Digital Natives and Immigrants Visit NYC
I spent the past three days in NYC with my two children and 17-yr-old niece. We couldn't have survived it without the Samsung Instinct and its lifesaving internet capability.
What time is the last ferry? Check the web on the corner of 45th.
What is the wait time for the Empire State Observatory before we walk the ten blocks to get there? Touch screen, web icon, Google.
Best pizza in Times Square? NYC mobile app. (It's John's Pizzeria on 44th, btw.)
We texted our way across the city. When we couldn't find the Build-a-Bear workshop, the 5 yr-old aptly reminded me I could use the navigation app for a walking route.
When we got separated 57,000 times in Chinatown's shady fake purse back rooms and alleys, we used the mobile devices to meet up again.

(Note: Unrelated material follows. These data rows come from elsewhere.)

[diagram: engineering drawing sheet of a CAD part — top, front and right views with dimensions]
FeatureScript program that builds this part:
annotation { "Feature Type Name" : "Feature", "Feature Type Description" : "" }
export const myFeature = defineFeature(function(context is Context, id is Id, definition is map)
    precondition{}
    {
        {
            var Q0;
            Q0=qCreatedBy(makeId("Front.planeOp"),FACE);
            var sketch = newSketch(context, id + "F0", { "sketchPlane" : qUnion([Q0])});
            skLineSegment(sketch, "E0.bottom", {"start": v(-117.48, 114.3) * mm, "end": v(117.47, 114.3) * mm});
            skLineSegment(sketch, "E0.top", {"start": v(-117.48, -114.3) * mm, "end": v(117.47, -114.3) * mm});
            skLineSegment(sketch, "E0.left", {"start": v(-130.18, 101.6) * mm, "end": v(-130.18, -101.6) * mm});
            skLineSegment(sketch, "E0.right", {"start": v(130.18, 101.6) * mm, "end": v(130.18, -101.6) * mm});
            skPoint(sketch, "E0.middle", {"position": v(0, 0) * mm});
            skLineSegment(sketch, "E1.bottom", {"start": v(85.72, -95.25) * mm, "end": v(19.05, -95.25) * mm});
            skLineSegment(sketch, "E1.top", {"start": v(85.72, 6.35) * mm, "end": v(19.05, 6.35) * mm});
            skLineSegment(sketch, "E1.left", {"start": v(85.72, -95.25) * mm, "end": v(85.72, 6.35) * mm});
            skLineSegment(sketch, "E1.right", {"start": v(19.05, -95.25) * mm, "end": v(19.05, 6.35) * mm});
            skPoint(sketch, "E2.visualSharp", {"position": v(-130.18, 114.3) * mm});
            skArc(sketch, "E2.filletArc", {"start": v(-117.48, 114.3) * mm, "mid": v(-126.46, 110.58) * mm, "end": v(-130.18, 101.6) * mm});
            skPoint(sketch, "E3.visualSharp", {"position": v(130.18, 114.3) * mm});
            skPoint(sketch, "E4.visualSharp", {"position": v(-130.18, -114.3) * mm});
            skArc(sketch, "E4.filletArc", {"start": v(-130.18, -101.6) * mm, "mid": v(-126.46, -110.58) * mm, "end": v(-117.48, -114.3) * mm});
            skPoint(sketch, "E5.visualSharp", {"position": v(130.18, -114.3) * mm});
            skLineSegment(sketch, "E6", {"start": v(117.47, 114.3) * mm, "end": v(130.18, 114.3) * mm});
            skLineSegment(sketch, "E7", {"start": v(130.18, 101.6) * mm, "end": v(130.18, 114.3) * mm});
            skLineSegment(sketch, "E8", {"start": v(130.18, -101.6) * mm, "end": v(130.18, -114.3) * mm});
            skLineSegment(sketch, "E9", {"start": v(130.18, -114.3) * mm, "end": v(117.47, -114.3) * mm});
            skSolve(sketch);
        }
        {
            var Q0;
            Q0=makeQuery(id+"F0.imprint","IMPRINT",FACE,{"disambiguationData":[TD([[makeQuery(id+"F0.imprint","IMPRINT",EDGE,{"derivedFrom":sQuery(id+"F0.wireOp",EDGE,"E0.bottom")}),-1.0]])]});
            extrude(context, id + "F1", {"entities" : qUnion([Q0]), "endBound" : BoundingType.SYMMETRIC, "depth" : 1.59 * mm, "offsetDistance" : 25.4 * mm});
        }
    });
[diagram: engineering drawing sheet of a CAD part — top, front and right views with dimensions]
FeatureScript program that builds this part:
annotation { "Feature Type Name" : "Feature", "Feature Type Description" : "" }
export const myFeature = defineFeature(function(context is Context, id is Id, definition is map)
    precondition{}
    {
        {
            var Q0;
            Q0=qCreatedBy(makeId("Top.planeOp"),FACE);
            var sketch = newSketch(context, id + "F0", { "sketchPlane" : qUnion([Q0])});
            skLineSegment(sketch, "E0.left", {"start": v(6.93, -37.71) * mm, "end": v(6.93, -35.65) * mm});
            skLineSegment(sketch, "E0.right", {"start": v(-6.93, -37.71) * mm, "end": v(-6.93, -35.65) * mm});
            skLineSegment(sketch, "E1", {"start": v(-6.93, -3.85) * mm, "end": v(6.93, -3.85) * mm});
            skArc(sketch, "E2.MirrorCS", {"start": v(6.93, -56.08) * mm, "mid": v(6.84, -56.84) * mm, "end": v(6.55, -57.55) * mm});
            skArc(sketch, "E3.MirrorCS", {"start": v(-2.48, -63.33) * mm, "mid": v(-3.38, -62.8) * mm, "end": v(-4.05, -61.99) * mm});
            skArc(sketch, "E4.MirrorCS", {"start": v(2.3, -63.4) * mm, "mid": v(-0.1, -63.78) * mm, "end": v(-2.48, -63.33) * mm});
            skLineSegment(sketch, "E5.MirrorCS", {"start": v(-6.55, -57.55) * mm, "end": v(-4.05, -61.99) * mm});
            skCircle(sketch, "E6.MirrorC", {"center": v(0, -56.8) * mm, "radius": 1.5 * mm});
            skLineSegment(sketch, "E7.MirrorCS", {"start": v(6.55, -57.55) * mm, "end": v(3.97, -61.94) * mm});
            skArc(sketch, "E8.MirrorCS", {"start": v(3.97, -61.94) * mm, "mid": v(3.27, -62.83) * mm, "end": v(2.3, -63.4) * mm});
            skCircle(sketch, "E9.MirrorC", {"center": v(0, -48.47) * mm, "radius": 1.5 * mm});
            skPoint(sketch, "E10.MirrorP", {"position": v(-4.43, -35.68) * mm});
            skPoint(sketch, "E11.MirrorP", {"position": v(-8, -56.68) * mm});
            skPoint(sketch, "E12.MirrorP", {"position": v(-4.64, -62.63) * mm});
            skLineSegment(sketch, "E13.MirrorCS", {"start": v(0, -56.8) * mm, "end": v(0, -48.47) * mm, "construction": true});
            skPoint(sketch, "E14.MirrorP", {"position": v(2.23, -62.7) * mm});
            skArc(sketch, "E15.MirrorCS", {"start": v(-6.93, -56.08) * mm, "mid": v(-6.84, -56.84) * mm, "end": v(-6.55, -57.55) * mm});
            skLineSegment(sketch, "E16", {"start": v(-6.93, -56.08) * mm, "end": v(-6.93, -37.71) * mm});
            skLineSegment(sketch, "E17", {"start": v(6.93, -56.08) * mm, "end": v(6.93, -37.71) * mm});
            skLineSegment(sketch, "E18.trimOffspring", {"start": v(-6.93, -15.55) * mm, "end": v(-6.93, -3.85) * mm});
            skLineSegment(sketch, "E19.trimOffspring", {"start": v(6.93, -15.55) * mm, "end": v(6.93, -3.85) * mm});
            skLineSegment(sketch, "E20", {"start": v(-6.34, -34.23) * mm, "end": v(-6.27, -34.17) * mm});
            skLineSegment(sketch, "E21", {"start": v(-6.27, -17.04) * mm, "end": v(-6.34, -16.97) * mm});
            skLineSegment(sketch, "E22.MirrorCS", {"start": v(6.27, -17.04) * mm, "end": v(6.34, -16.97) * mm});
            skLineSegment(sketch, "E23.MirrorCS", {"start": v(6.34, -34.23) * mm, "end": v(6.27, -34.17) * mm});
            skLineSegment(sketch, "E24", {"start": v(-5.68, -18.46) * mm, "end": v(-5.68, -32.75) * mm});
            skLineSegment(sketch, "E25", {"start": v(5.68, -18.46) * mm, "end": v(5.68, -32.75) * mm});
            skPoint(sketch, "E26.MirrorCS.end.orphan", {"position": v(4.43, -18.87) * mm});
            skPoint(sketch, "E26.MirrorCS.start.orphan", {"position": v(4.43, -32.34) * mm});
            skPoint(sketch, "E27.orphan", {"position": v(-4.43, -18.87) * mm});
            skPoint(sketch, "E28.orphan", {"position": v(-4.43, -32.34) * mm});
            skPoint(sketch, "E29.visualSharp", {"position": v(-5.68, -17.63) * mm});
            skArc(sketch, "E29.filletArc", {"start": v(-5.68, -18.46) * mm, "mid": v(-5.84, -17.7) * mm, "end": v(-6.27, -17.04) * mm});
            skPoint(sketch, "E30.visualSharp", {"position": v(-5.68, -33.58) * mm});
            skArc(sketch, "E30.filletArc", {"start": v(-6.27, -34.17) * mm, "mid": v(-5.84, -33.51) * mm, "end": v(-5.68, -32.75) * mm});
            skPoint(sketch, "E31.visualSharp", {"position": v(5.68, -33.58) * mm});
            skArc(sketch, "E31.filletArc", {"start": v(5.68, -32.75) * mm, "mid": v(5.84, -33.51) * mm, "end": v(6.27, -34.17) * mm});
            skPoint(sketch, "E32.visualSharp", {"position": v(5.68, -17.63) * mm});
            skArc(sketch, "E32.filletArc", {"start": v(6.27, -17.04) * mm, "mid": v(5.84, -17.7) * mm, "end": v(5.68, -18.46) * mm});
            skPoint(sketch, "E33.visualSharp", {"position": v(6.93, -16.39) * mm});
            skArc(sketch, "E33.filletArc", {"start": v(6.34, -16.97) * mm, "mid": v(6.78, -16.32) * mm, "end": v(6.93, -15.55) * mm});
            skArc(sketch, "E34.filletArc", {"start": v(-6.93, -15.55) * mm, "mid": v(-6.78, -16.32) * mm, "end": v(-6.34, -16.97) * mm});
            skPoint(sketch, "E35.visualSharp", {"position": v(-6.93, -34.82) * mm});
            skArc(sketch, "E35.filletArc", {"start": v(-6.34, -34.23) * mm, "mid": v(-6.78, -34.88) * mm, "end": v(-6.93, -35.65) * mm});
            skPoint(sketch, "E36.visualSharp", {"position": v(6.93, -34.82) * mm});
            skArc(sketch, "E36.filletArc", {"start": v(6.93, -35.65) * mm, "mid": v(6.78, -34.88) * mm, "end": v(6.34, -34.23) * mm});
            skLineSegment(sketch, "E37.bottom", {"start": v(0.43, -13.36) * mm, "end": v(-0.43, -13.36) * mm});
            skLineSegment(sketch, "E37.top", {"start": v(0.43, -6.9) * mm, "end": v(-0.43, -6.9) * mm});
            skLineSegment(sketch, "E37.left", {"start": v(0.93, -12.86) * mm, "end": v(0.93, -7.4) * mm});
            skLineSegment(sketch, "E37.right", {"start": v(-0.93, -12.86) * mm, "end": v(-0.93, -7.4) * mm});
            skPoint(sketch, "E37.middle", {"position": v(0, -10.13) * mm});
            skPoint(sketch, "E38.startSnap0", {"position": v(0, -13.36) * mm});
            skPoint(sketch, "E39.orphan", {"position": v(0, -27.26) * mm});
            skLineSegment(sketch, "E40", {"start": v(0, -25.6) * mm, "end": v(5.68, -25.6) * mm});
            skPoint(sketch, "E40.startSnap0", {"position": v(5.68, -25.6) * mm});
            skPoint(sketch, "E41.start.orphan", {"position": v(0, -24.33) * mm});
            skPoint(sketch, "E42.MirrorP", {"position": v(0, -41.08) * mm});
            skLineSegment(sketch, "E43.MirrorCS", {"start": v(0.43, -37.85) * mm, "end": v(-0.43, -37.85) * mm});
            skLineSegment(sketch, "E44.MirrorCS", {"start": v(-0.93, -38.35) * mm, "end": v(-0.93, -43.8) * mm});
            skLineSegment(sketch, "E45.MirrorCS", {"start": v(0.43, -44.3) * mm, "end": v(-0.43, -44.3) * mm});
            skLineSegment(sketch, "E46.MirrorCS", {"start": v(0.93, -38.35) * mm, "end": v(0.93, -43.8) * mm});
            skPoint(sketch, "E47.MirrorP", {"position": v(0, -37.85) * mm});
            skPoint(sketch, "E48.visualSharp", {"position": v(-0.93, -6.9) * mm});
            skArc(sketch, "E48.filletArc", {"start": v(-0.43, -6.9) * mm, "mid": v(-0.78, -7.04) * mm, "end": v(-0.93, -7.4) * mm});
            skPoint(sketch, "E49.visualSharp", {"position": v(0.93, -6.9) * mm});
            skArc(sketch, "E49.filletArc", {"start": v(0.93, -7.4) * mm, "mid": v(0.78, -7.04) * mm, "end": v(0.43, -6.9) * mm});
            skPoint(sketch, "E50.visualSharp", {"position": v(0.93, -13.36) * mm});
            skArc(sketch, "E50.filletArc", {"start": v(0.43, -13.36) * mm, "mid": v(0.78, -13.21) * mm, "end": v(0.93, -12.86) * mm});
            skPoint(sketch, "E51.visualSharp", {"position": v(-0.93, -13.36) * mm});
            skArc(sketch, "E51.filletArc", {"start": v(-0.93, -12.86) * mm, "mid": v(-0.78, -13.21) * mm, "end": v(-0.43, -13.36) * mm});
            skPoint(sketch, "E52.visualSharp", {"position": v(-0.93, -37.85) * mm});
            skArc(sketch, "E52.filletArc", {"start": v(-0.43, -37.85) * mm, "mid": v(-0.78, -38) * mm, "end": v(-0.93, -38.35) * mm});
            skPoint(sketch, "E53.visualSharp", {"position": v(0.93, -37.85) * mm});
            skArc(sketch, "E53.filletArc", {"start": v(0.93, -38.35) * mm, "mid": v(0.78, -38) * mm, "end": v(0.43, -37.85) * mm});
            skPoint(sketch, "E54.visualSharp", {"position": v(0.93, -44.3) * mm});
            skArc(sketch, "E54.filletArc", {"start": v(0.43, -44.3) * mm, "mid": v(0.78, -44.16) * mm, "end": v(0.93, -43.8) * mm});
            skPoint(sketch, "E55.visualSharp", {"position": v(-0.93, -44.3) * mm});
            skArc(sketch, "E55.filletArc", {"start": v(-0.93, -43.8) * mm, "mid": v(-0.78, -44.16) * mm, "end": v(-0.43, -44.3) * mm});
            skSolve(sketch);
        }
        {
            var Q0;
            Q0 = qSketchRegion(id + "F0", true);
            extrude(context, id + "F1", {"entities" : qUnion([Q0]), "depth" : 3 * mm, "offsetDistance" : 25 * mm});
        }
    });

And then, on the subway back to the hotel, we actually had a conversation about what we'd been doing with these phones. When I came to NYC when I was 17, I didn't have a cell phone. Cell phones were not pocket sized back then, and I certainly wasn't wealthy enough to afford one, giant size or not. The niece, however, has had a cell phone since she was 13. She has always had a computer. And she cannot fathom the Commodore 64 I got for Christmas when I was a teenager.
She relies on her phone for celebrity updates and feels naked without it. She has never had a walkman. She has never had to call the movie theater to hear the movie listings by recording (and then listen all over again when she missed what the voice said.) For her, navigating NYC by phone was second nature, whereas I had to be reminded at every turn: look it up on your phone. And she is very, very impatient with slow loading and poorly designed sites.
She is, to a great extent, the audience for the mobile app I want to create. One academic year behind the students who will be using the activity reminder service I'm envisioning, she has the same digital profile. Ultra-comfortable with texting, and with texting services that send updates, she expects her phone to be a portal to knowing what's going on in the world. (Periodically, she would update me on Robert Pattinson's personal live as her text updates flooded in.)
So, all in all, I'm pretty confident that I've chosen the right subject for my app. I think they'll use it and appreciate it. It's almost as if actually going onto the internet is too old school. If you can't get it from your phone, it's too much work.